[Data entries]
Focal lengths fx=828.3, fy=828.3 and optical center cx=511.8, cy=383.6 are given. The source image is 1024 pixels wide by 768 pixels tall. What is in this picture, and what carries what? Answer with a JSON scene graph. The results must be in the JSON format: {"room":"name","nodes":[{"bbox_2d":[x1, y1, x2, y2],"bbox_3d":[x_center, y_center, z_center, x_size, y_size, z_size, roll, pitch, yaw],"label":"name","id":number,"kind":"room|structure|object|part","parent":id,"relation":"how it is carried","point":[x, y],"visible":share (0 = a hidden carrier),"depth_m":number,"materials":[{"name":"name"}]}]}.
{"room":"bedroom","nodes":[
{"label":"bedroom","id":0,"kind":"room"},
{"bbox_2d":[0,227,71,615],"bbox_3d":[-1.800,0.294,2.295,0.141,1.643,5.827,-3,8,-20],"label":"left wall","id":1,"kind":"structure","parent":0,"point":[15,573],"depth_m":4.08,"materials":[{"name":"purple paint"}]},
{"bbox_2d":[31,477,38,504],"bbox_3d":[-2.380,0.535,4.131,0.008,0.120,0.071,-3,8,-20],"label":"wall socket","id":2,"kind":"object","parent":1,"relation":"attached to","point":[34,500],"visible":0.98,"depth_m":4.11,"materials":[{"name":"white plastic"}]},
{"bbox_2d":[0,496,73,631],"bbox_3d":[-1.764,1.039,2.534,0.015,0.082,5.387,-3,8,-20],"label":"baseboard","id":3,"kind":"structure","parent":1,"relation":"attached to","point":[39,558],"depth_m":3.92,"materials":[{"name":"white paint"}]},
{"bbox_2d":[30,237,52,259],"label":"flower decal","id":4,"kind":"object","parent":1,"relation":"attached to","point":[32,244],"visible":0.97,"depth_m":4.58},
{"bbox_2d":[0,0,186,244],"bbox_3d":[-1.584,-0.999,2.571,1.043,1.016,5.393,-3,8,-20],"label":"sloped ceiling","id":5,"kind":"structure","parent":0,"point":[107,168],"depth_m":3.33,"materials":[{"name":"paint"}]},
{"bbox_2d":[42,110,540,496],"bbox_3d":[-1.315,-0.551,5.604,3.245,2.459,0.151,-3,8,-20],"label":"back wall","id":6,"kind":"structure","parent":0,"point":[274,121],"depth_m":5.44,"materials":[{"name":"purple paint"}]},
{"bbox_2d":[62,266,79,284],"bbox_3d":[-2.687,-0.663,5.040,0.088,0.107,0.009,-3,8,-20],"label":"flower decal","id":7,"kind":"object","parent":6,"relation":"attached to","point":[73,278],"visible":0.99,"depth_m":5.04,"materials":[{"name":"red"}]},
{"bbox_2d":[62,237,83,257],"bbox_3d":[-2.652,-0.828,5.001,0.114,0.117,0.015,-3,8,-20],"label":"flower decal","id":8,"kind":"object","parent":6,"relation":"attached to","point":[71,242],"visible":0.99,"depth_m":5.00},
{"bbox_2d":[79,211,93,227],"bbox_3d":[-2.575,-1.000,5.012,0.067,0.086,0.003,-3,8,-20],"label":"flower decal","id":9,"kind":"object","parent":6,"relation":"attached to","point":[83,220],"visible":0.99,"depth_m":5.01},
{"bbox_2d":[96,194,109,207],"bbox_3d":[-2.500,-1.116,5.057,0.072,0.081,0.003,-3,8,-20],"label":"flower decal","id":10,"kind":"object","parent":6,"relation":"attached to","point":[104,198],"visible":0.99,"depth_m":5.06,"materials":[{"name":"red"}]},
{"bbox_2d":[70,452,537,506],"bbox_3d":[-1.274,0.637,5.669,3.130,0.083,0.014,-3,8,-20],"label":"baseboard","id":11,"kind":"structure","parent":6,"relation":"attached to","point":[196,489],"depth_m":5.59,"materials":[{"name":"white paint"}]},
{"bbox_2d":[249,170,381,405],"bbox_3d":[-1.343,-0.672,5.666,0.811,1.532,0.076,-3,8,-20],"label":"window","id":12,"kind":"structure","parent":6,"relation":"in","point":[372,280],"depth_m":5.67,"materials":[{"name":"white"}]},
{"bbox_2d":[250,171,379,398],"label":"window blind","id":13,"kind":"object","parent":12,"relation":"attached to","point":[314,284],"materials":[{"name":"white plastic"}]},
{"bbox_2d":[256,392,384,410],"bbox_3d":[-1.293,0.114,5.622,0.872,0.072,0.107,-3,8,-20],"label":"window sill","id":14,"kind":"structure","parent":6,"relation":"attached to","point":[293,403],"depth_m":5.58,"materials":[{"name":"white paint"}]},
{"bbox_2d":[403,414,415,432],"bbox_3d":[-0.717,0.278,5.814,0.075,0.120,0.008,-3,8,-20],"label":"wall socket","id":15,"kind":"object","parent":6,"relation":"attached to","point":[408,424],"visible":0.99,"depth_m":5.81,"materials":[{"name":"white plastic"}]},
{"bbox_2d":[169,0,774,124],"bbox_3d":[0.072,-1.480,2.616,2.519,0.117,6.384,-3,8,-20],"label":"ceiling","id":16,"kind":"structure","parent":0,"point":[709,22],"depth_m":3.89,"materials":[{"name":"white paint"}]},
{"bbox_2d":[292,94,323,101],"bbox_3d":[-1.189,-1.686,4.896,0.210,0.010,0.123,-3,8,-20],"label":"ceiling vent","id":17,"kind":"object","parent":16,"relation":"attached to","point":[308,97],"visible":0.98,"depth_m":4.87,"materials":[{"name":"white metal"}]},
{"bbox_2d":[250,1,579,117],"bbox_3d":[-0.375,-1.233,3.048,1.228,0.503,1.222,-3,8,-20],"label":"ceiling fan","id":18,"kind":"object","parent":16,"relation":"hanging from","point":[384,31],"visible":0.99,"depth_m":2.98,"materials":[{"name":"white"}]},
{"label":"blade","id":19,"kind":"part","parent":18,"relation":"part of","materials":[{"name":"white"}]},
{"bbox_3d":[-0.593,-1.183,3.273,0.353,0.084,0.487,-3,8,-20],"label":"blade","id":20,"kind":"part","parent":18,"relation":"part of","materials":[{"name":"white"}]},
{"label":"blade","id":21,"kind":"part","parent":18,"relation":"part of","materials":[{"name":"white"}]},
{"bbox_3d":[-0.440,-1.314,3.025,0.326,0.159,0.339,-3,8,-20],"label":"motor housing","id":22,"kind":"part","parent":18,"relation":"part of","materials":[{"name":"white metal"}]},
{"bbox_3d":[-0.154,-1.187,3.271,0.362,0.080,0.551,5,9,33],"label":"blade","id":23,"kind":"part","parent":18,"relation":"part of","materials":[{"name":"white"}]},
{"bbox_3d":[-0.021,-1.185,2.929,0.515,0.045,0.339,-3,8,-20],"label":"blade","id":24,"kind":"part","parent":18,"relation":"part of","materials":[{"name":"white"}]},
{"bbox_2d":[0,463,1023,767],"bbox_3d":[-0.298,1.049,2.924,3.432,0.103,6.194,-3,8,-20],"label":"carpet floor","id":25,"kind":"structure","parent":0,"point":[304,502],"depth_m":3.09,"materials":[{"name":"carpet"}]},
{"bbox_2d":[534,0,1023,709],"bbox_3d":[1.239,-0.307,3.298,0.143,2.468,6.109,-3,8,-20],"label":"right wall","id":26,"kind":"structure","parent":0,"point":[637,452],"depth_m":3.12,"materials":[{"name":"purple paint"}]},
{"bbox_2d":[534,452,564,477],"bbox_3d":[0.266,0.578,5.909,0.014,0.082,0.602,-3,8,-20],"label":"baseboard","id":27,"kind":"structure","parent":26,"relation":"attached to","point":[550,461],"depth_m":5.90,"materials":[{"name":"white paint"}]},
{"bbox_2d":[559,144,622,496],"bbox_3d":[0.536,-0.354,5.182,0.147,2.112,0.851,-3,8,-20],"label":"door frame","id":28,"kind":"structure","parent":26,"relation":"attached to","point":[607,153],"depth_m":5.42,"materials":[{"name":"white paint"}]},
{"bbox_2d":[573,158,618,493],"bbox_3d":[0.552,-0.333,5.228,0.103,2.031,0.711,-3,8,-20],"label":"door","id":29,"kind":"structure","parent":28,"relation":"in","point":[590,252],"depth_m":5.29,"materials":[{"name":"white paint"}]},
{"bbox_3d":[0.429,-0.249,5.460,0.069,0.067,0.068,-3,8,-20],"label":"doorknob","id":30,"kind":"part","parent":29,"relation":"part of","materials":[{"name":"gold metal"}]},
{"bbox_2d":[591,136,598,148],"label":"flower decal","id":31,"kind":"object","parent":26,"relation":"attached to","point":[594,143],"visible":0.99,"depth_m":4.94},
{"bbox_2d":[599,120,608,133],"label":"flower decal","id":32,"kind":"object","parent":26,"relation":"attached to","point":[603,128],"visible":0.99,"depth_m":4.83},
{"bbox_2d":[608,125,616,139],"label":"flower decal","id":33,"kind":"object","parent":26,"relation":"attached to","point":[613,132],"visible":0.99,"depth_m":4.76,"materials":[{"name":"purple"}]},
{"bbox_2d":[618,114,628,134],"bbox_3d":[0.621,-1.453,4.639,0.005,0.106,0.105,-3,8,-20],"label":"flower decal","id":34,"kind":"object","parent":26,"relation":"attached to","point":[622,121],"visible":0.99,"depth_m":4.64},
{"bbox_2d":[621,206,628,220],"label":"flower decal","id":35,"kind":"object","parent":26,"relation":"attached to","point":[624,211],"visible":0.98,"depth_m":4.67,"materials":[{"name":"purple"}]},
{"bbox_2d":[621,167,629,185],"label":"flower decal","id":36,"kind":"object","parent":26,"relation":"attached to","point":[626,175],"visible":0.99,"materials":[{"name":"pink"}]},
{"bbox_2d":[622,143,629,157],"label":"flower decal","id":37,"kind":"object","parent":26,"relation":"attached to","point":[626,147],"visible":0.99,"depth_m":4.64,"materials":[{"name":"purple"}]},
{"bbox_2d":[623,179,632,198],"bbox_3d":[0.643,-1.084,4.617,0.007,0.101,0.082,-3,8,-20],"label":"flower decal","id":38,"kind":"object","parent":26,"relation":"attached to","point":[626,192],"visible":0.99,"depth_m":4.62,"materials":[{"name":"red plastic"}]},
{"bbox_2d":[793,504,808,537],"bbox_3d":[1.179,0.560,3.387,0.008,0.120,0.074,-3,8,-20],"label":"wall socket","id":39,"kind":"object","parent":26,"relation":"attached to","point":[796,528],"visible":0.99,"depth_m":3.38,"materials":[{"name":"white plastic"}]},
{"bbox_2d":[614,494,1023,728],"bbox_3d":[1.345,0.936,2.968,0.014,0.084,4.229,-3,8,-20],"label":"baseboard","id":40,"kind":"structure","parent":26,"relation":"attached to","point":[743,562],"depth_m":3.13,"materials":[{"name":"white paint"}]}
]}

THE TASK: The answer must be every line of the records above that holds the word "metal".

RESPONSE TO THIS TASK:
{"bbox_2d":[292,94,323,101],"bbox_3d":[-1.189,-1.686,4.896,0.210,0.010,0.123,-3,8,-20],"label":"ceiling vent","id":17,"kind":"object","parent":16,"relation":"attached to","point":[308,97],"visible":0.98,"depth_m":4.87,"materials":[{"name":"white metal"}]},
{"bbox_3d":[-0.440,-1.314,3.025,0.326,0.159,0.339,-3,8,-20],"label":"motor housing","id":22,"kind":"part","parent":18,"relation":"part of","materials":[{"name":"white metal"}]},
{"bbox_3d":[0.429,-0.249,5.460,0.069,0.067,0.068,-3,8,-20],"label":"doorknob","id":30,"kind":"part","parent":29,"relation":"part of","materials":[{"name":"gold metal"}]},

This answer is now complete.